═════ EXTRACTED TEXT
Classroom experience with Menander is usually limited to Dyskolos, on which several English commentaries of varying levels are available (Handley 1965; Gomme and Sandbach 1973; Konstan 1983). The disappointment widely expressed since the publication of the Bodmer papyrus tends to put both instructors and students off this seminal author. Although my intermediate Greek students and I learned this past fall that Dyskolos is rich and humorous, the fragments and testimonia of the rest of the corpus suggest that it is rather staid; had more survived of, say, The Possessed Girl ( Theophoroumene), the modern view of Menander would be quite different, perhaps on a par with the ancient view. Dyskolos is not everyone’s cup of tea, and more commentaries on the other comedies that survive at appreciable length are needed.
══════════
═════ PROVIDED DATA
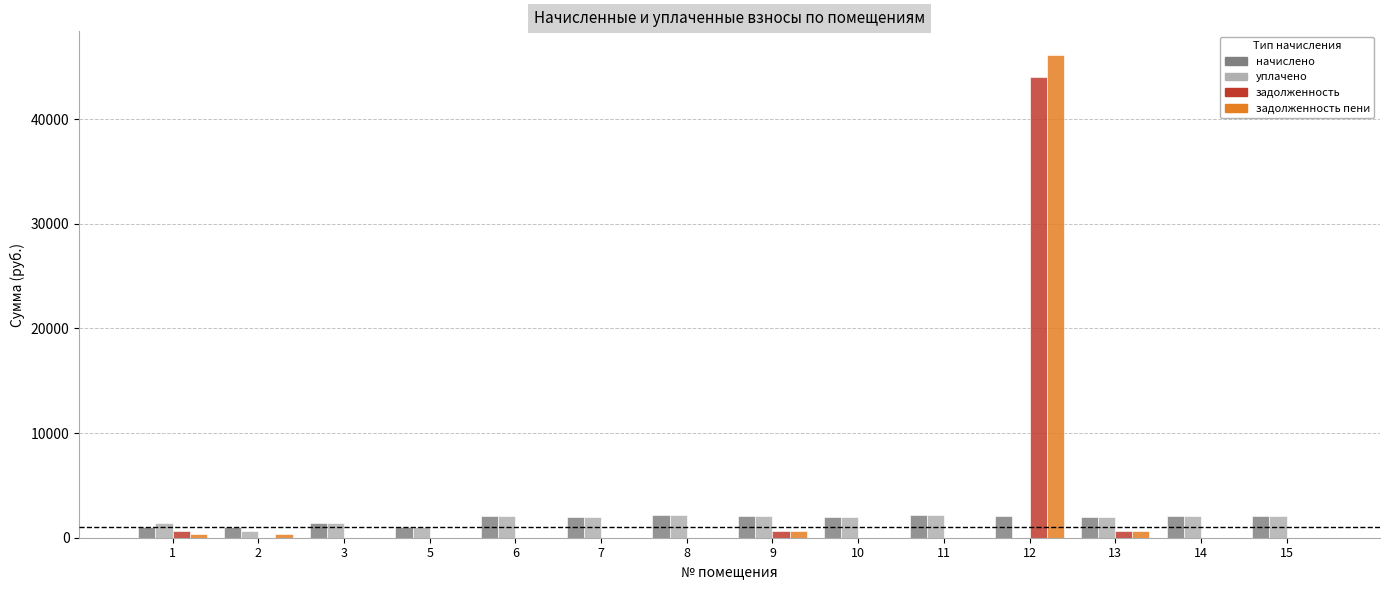

At which category is the sum across all series the highest?

12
══════════
◆ **EXERCISES TO COMPLETE**
(1) Using the passage on teaching Menander, answer each question on its own line:
(a) To which play is classroom experience with Menander usually limited?
(b) Since the publication of what has disappointment been widely expressed?
(c) What is the Greek title given for The Possessed Girl?
(2) Write what follows the final sentence of the passage on teaching Menander, carrying it on from there.

◆ **ANSWERS**
(1)
(a) Dyskolos
(b) The Bodmer papyrus
(c) Theophoroumene

(2)
Hence Alan Sommerstein’s new Green and Yellow on Samia is especially welcome. The highly entertaining and mostly complete Samia might replace Dyskolos as the representative Menandrian comedy; in any case, it is long overdue for instruction and an English commentary besides those of Gomme and Sandbach (1973) and Bain (1984). The former is inaccessible to most undergraduates, and the latter, with its facing translation and brief notes, limits their engagement with the Greek. Both predate the ongoing surge of scholarship on New Comedy that includes several recent commentaries: Pice and Castellano’s (2001) on Samia; Beroutsos’ (2005) on Aspis 1–298; Ingrosso’s (2010) on Aspis; Ireland’s (2010) on Aspis and Epitrepontes; Furley’s on Epitrepontes (2009) and Perikeiromene (2015). Joining their ranks, this commentary by one of the foremost scholars of Attic drama should ease Samia into graduate and advanced undergraduate curricula and encourage the study of Greek New Comedy in general. Given another opportunity to teach Menander, Sommerstein’s Samia would be my first choice.
The introduction (1–57) consists of thirteen sections: (1) Menander’s Life and Career; (2) New Comedy; (3) The Plot of Samia; (4) The Characters and Their Relationships; (5) Love, Marriage—and Rape; (6) Tragic Themes and Reminiscences; (7) Rich and Poor; (8) The Date of Samia; (9) Language and Metre; (10) Performance; (11) Samia in Art; (12) The Recovery of Menander; and (13) Text and Title. There follow the text and apparatus (61–93); commentary (95–324); bibliography (325–338); and indexes (339–367). In all Sommerstein’s is the longest commentary to date on any individual Menandrian comedy. He balances comprehensiveness with concision and clarity throughout. The book is very well produced, with no significant errors.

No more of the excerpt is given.